- Writer: Rick Davies
- Producer: Supertramp and Peter Henderson
- Recorded: Late 1978/early 1979 at Village Recorder and Crystal Sound in Los Angeles
- Released: March 1979
- Players:
Rick Davies — vocals, piano
Roger Hodgson — guitar, vocals
John Helliwell — vocals, keyboards
Dougie Thompson — bass
Bob Siebenberg — drums
Album: Breakfast In America (A&M, 1979) - Also On:
Paris (A&M, 1980)
The Very Best Of Supertramp (A&M, 1992)
It Was The Best Of Times (EMI, 1999)
and other compilations - Singer-pianist Rick Davies and singer-guitarist Roger Hodgson formed Supertramp in 1969. They were financed by Dutch millionaire Stanley August Miesegaes, who was known as Sam.
- The group’s name is taken from W.H. Davies‘s 1910 book The Autobiography Of A Supertramp.
- After two unsuccessful albums, Davies and Hodgson fired the other members and brought in singer-keyboardist John Helliwell, bassist Dougie Thompson, and drummer Bob Siebenberg in 1973.
- After gaining a small but loyal following with previous albums, Supertramp broke big with Breakfast In America. The album hit Number One on the Billboard 200, where it spent six weeks.
- “Goodbye Stranger” was the album’s second single, and it peaked at Number 15 on the Billboard Hot 100. It was less successful in Britain, where it only reached Number 57.
- Davies remembered writing the song on a piano at his neighbor’s house: “I wrote that in my hometown when I went back to visit one time. The original piano I actually started playing on, my next door neighbor’s — my parents didn’t have a piano, so I’d go next door and learn to play and stuff. She used to make me tea, so I used to play around waiting for my tea. I just went back to visit one time, and for some reason I came up with this song. I hadn’t written for a while. It just all came up at once.”
- Davies admitted that the song’s lyrics, which are about a one-night stand, were taken from some of the band’s road adventures — “Yeah, it is. It turned out to be that.
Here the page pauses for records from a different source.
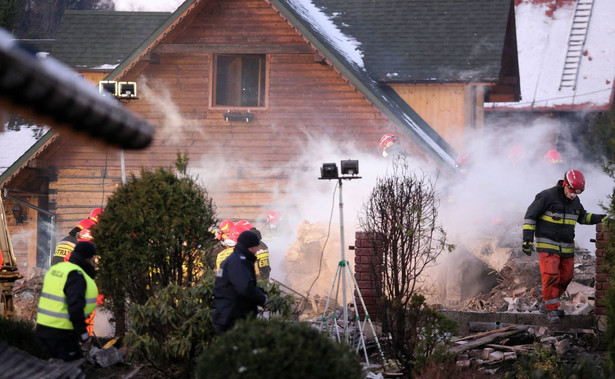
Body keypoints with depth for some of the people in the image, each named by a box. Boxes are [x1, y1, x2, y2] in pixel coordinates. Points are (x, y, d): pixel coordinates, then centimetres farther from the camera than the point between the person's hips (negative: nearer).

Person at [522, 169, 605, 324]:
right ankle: (551, 309, -11)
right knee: (550, 276, -18)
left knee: (565, 277, 6)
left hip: (567, 247, 7)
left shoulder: (575, 201, 9)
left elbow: (583, 217, 27)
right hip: (548, 245, -7)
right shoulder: (547, 196, -12)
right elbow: (530, 216, -9)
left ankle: (550, 302, 23)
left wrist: (601, 218, 12)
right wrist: (527, 239, -15)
I didn’t know what it was when I wrote it.”
FAST FORWARD:
- Hodgson left Supertramp in 1983 for a solo career.
- Davies led Supertramp without Hodgson for another five years, but the group disbanded in 1988.
- Davies reassembled Supertramp in 1996 to record Some Things Never Change. The group followed that up with a world tour in 1997.
Supertramp released the album Slow Motion in 2002, and they toured Europe, Canada, and the U.S. behind it, but things have been quiet since then.